ASSIGNMENT :: From first line to last, print the records exactly, but leave out the pictures.
#### DATASET EXTRACT
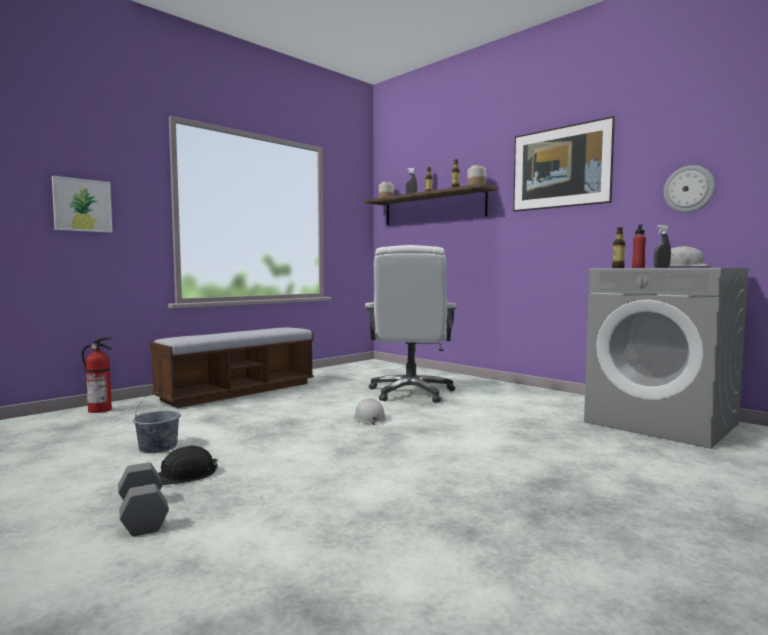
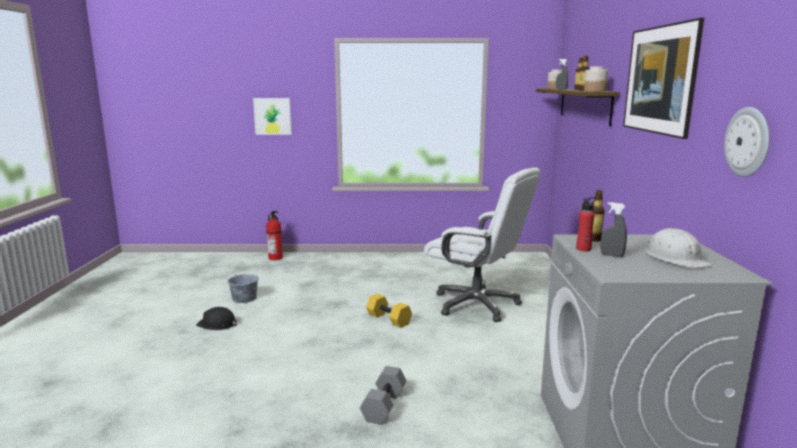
camera: 45 degrees right, 10 degrees up
(144, 515) = (163, 342): grey dumbbell -> grey dumbbell (384, 406)
(239, 391) = (369, 263): bench -> none
(369, 418) = (388, 319): white hard hat -> yellow dumbbell
(411, 393) = (477, 304): white office chair -> white office chair turned 105 degrees counterclockwise

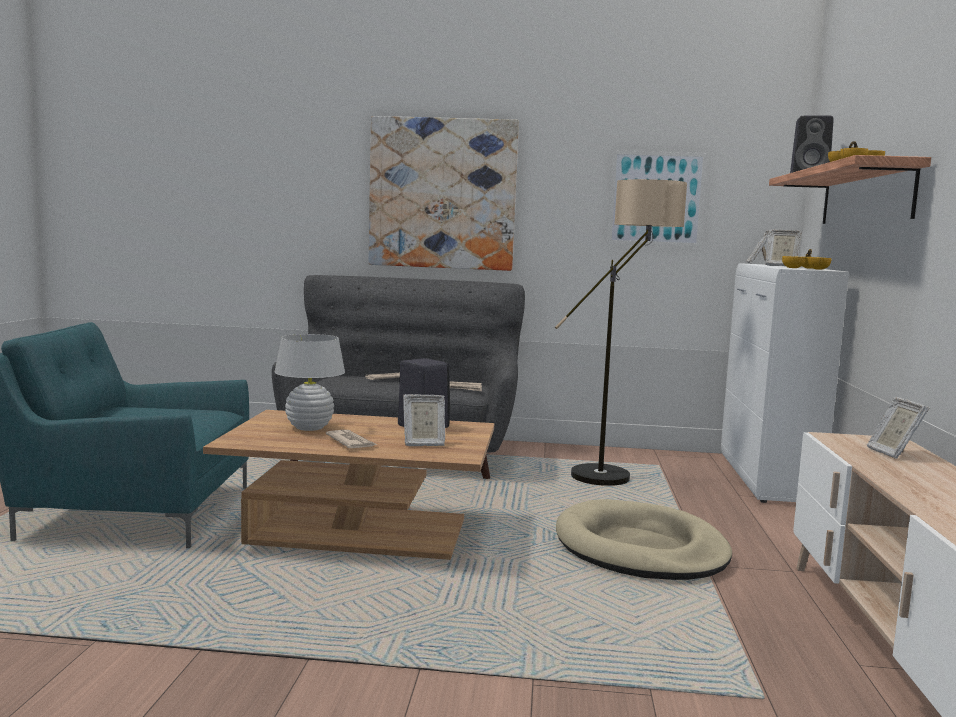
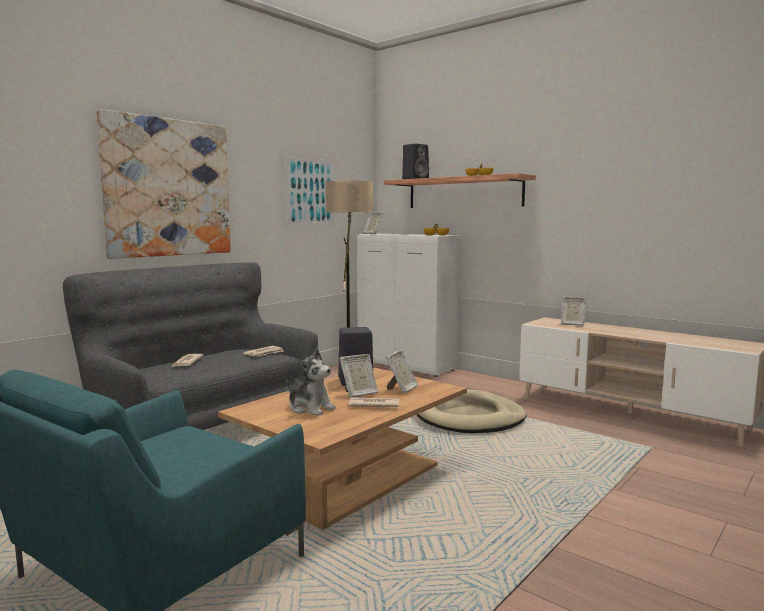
camera: 55 degrees left, 0 degrees up
(309, 428) = (310, 408): white table lamp -> plush toy
(780, 266) = (402, 234): picture frame -> picture frame (359, 394)

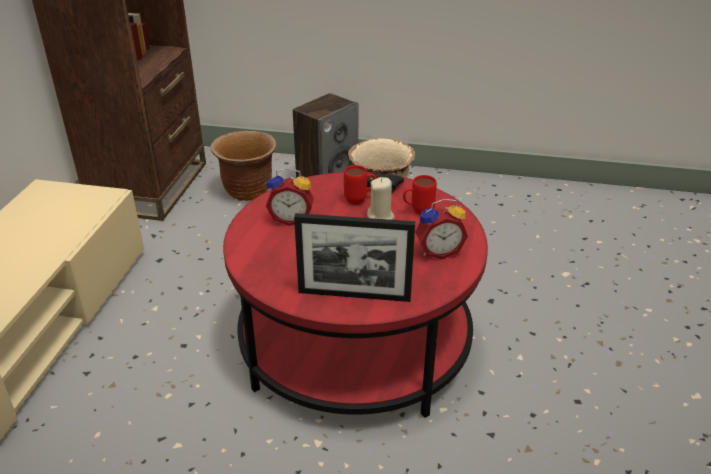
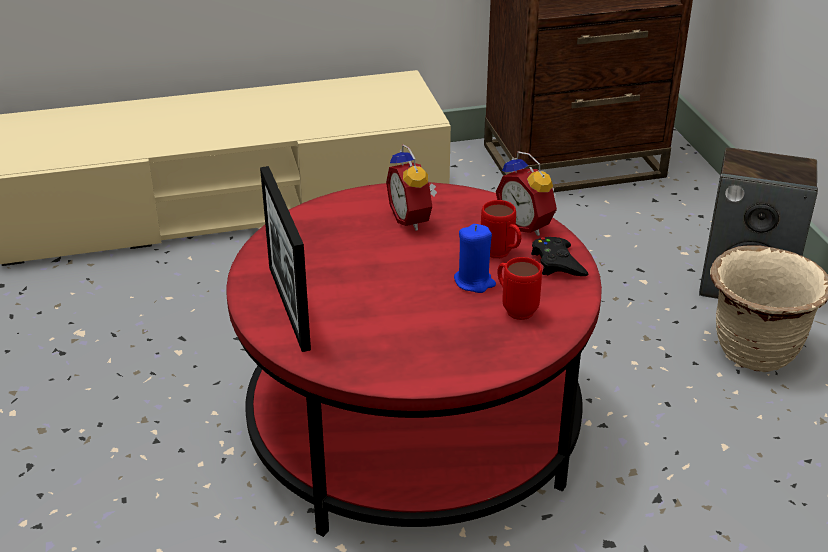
camera: 65 degrees right, 0 degrees up
(247, 191) = (643, 230): brown planter -> none
(380, 217) = (474, 282): beige candle -> blue candle
(438, 251) = (430, 349): alarm clock -> alarm clock (527, 225)

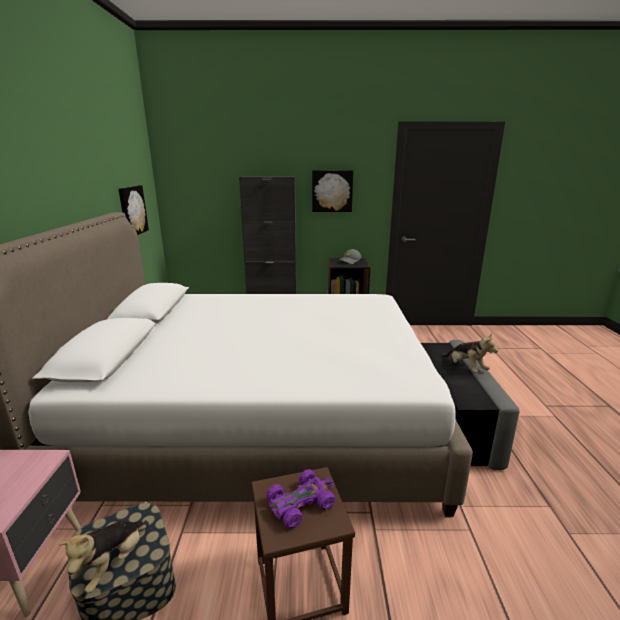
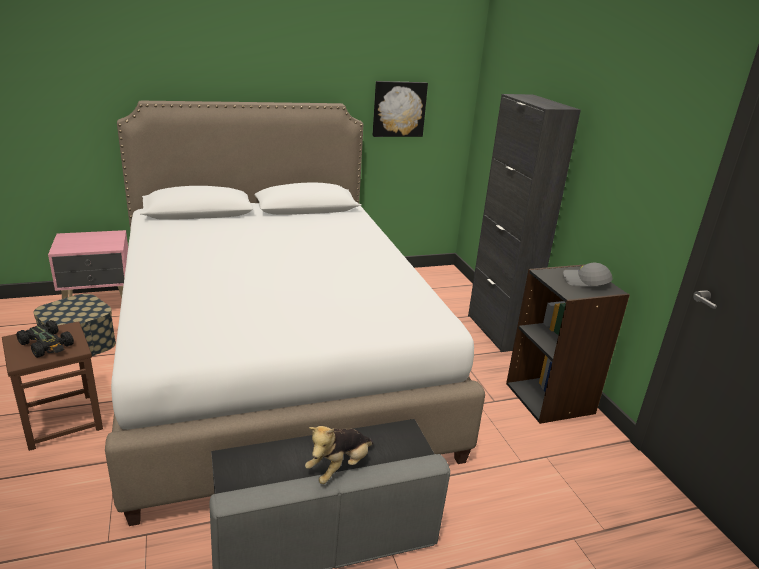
camera: 70 degrees right, 5 degrees up
(113, 563) = (57, 312): plush toy -> none
(301, 503) = (47, 345): purple toy car -> black toy car
(332, 191) = (623, 150): picture -> none

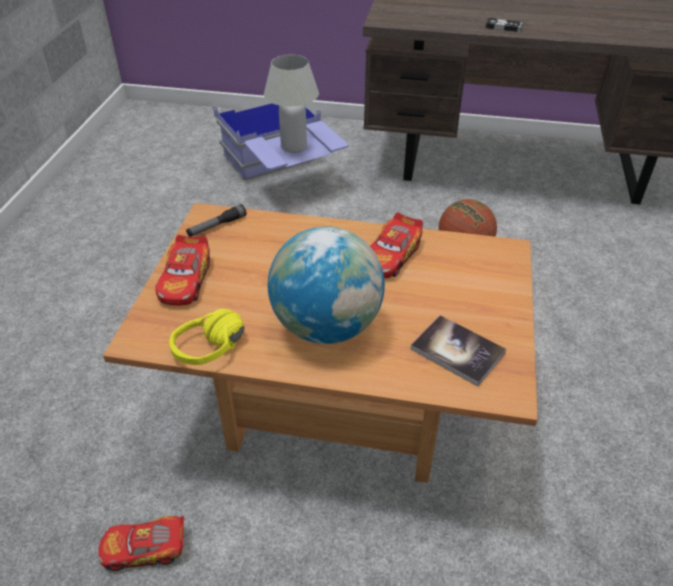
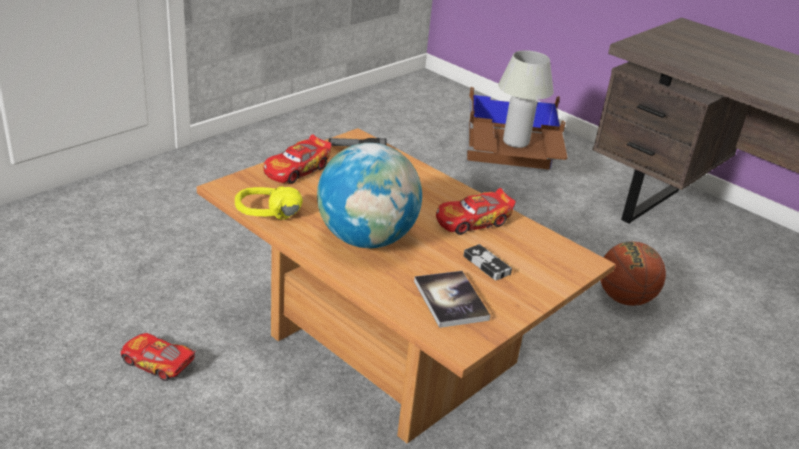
camera: 30 degrees right, 10 degrees down
(283, 173) = (508, 170): blue storage box -> brown storage box
(503, 27) = (754, 85): game controller -> game controller (486, 265)

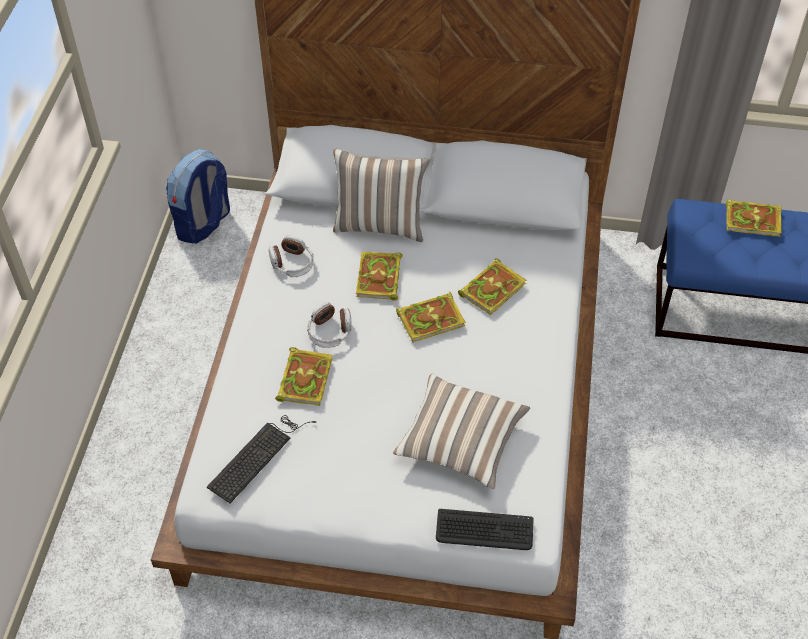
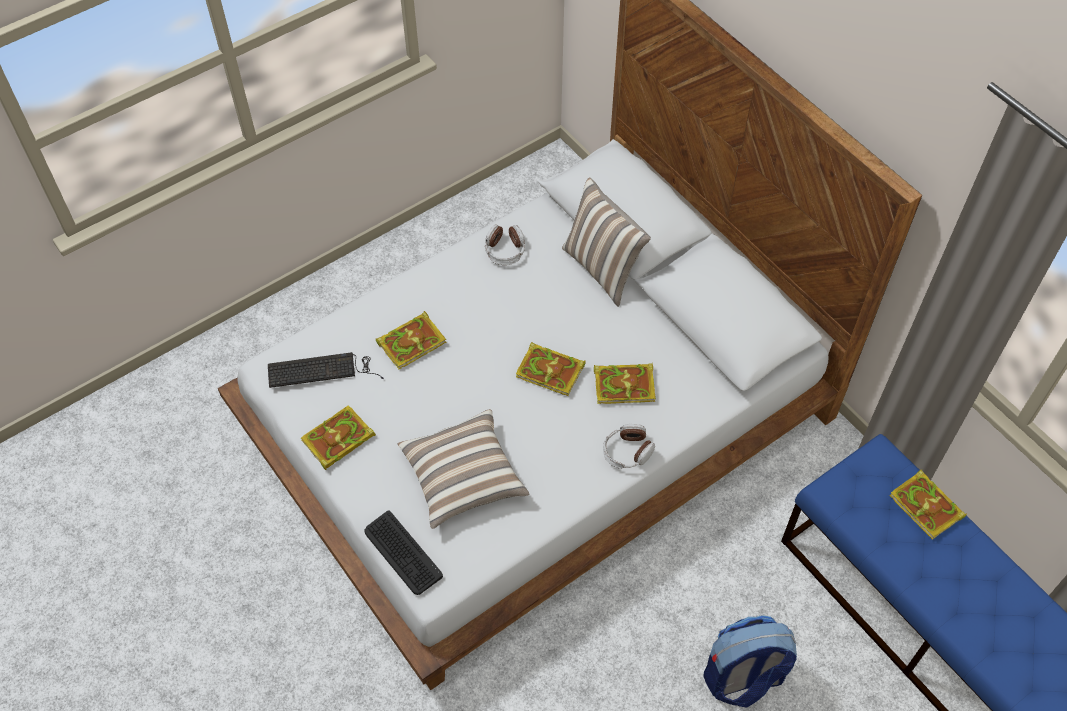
camera: 45 degrees right, 5 degrees up
(203, 224) = (536, 179): backpack -> backpack (742, 678)
(330, 332) = (469, 322): headphones -> headphones (627, 452)
(379, 279) = (550, 311): book -> book (337, 440)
########
OUTPUT OF THE TASK ::
camera: 45 degrees right, 10 degrees up
(144, 515) = (163, 342): grey dumbbell -> grey dumbbell (384, 406)
(239, 391) = (369, 263): bench -> none
(369, 418) = (388, 319): white hard hat -> yellow dumbbell
(411, 393) = (477, 304): white office chair -> white office chair turned 105 degrees counterclockwise

camera: 55 degrees left, 0 degrees up
(309, 428) = (310, 408): white table lamp -> plush toy
(780, 266) = (402, 234): picture frame -> picture frame (359, 394)

camera: 65 degrees right, 0 degrees up
(247, 191) = (643, 230): brown planter -> none
(380, 217) = (474, 282): beige candle -> blue candle
(438, 251) = (430, 349): alarm clock -> alarm clock (527, 225)

camera: 70 degrees right, 5 degrees up
(113, 563) = (57, 312): plush toy -> none
(301, 503) = (47, 345): purple toy car -> black toy car
(332, 191) = (623, 150): picture -> none

camera: 30 degrees right, 10 degrees down
(283, 173) = (508, 170): blue storage box -> brown storage box
(503, 27) = (754, 85): game controller -> game controller (486, 265)

camera: 45 degrees right, 5 degrees up
(203, 224) = (536, 179): backpack -> backpack (742, 678)
(330, 332) = (469, 322): headphones -> headphones (627, 452)
(379, 279) = (550, 311): book -> book (337, 440)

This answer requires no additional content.